## DIRECTIONS FOR THIS TASK
The records below must be output exactly, without pictures.
-------- AVAILABLE DATA --------
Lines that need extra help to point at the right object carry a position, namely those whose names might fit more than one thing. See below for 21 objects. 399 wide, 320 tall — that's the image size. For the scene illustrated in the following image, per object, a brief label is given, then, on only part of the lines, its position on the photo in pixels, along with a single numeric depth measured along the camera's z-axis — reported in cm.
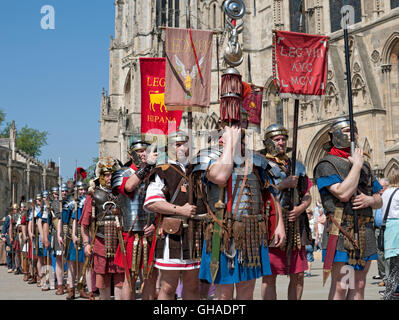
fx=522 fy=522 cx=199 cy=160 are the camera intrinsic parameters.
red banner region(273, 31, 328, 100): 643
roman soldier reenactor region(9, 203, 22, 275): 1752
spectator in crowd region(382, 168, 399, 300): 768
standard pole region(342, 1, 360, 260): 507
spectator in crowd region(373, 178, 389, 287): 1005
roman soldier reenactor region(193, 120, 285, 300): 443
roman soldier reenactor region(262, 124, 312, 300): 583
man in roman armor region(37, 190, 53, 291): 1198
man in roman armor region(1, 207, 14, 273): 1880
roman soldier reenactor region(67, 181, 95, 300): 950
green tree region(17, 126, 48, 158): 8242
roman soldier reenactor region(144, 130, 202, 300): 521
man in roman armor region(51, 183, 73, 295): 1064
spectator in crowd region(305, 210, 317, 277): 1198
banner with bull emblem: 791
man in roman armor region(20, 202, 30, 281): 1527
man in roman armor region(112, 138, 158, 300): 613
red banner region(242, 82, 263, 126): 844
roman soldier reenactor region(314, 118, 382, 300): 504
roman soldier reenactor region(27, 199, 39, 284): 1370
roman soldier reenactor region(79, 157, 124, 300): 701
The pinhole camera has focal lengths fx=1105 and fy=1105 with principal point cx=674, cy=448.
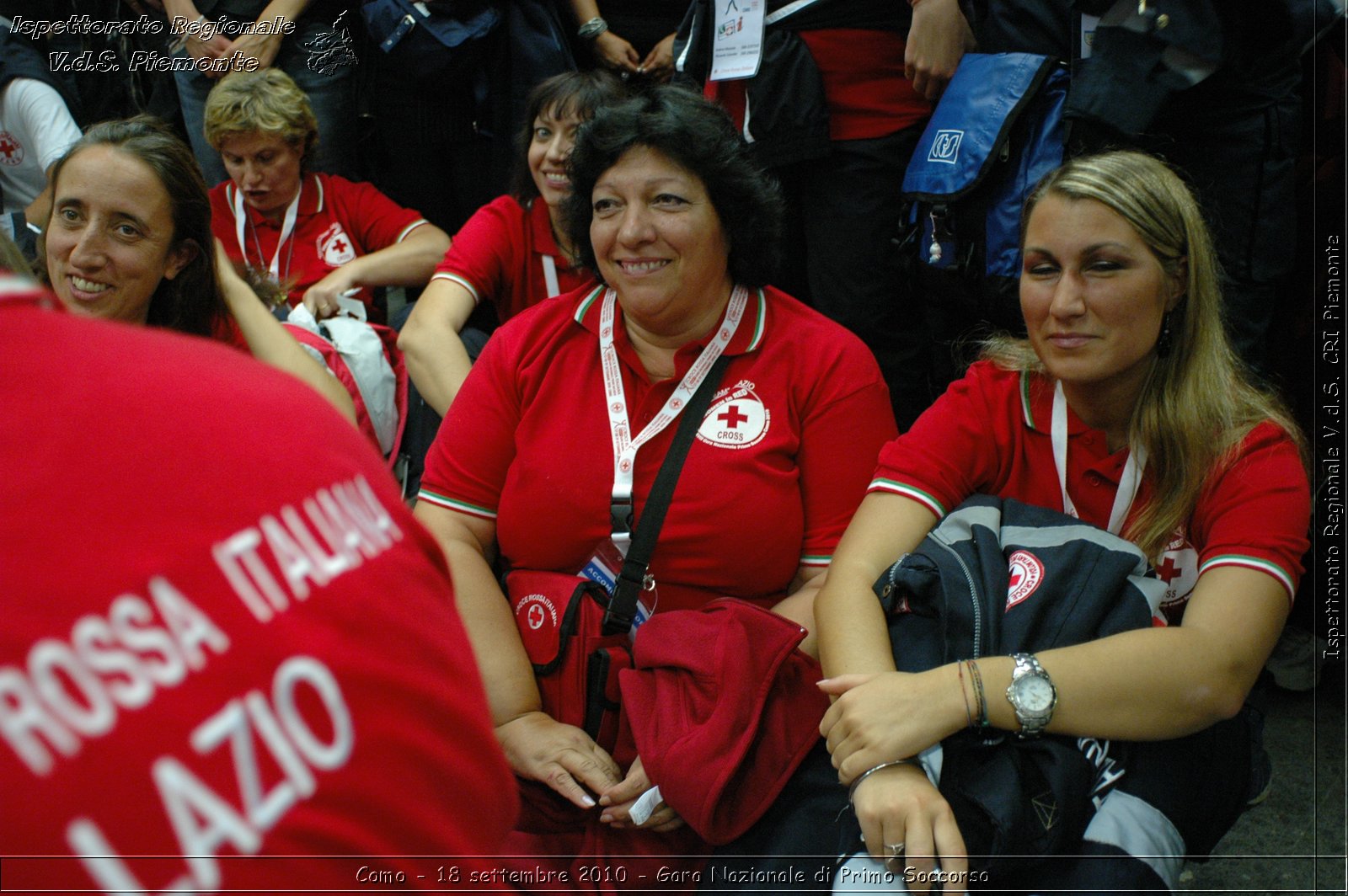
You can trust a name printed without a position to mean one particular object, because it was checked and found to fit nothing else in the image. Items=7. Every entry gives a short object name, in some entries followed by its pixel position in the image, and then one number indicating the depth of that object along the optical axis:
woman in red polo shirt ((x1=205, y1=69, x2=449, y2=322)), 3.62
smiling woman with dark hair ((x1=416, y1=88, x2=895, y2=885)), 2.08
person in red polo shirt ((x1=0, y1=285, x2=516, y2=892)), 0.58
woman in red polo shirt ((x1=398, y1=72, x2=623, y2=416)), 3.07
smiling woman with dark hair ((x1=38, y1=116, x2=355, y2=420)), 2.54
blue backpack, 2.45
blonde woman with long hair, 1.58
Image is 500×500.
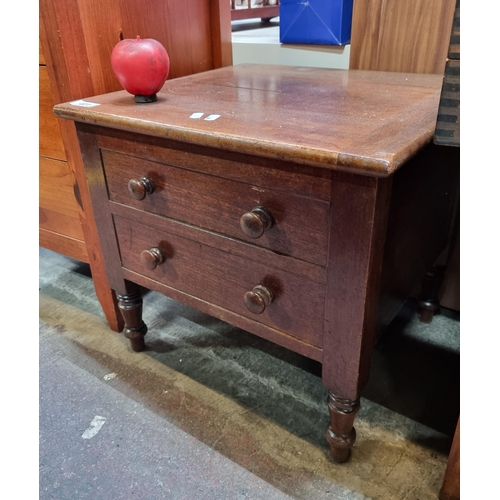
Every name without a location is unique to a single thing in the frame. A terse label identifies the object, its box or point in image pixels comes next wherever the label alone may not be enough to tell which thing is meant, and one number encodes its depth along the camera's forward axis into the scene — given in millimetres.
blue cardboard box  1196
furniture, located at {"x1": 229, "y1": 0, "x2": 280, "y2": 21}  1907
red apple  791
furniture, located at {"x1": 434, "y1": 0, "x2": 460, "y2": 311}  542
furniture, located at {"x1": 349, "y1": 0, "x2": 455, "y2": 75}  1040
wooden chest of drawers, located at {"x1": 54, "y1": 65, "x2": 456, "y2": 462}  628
--------
## YOUR SOLUTION
Lines that need extra help to point at the right object carry a position, namely those whose names might fit more than one thing. See below for 21 objects. 399 wide, 320 tall — that's the image size. For the scene illustrated in the following image, per object, a brief label is given, then, on only part of the lines, its position on the photo in pixels, along with a single numeric depth measured along the camera's z-axis — reported in cm.
fx=522 fy=522 cx=199 cy=160 are the camera intrinsic parameters.
red banner region(273, 31, 328, 100): 643
roman soldier reenactor region(9, 203, 22, 275): 1752
spectator in crowd region(382, 168, 399, 300): 768
standard pole region(342, 1, 360, 260): 507
spectator in crowd region(373, 178, 389, 287): 1005
roman soldier reenactor region(193, 120, 285, 300): 443
roman soldier reenactor region(262, 124, 312, 300): 583
man in roman armor region(37, 190, 53, 291): 1198
man in roman armor region(1, 207, 14, 273): 1880
roman soldier reenactor region(67, 181, 95, 300): 950
green tree region(17, 126, 48, 158): 8242
roman soldier reenactor region(144, 130, 202, 300): 521
man in roman armor region(51, 183, 73, 295): 1064
spectator in crowd region(305, 210, 317, 277): 1198
banner with bull emblem: 791
man in roman armor region(20, 202, 30, 281): 1527
man in roman armor region(112, 138, 158, 300): 613
red banner region(242, 82, 263, 126): 844
roman soldier reenactor region(314, 118, 382, 300): 504
roman soldier reenactor region(27, 199, 39, 284): 1370
roman soldier reenactor region(79, 157, 124, 300): 701
The pinhole camera has focal lengths fx=1105 and fy=1105 with principal point cx=674, cy=448.
You can trust a name printed without a position to mean one particular object, because it was checked and found to fit nothing else in the image. Items=7. Every entry gives a short object name, in some entries followed by its pixel position in the image, and then one number indicating the depth of that object along the optical axis:
woman in red polo shirt ((x1=205, y1=69, x2=449, y2=322)), 3.62
smiling woman with dark hair ((x1=416, y1=88, x2=895, y2=885)), 2.08
person in red polo shirt ((x1=0, y1=285, x2=516, y2=892)), 0.58
woman in red polo shirt ((x1=398, y1=72, x2=623, y2=416)), 3.07
smiling woman with dark hair ((x1=38, y1=116, x2=355, y2=420)), 2.54
blue backpack, 2.45
blonde woman with long hair, 1.58
Image is 500×500.
Every name without a location is unique to a single thing in the frame. A terse label identifies the object, its box or point in image pixels comes next wherever the label alone may not be enough to tell which thing is meant, and one number encodes its depth along the camera's forward axis into the scene — given in millimetres.
blue cardboard box  1196
furniture, located at {"x1": 229, "y1": 0, "x2": 280, "y2": 21}  1907
red apple  791
furniture, located at {"x1": 434, "y1": 0, "x2": 460, "y2": 311}  542
furniture, located at {"x1": 349, "y1": 0, "x2": 455, "y2": 75}  1040
wooden chest of drawers, located at {"x1": 54, "y1": 65, "x2": 456, "y2": 462}  628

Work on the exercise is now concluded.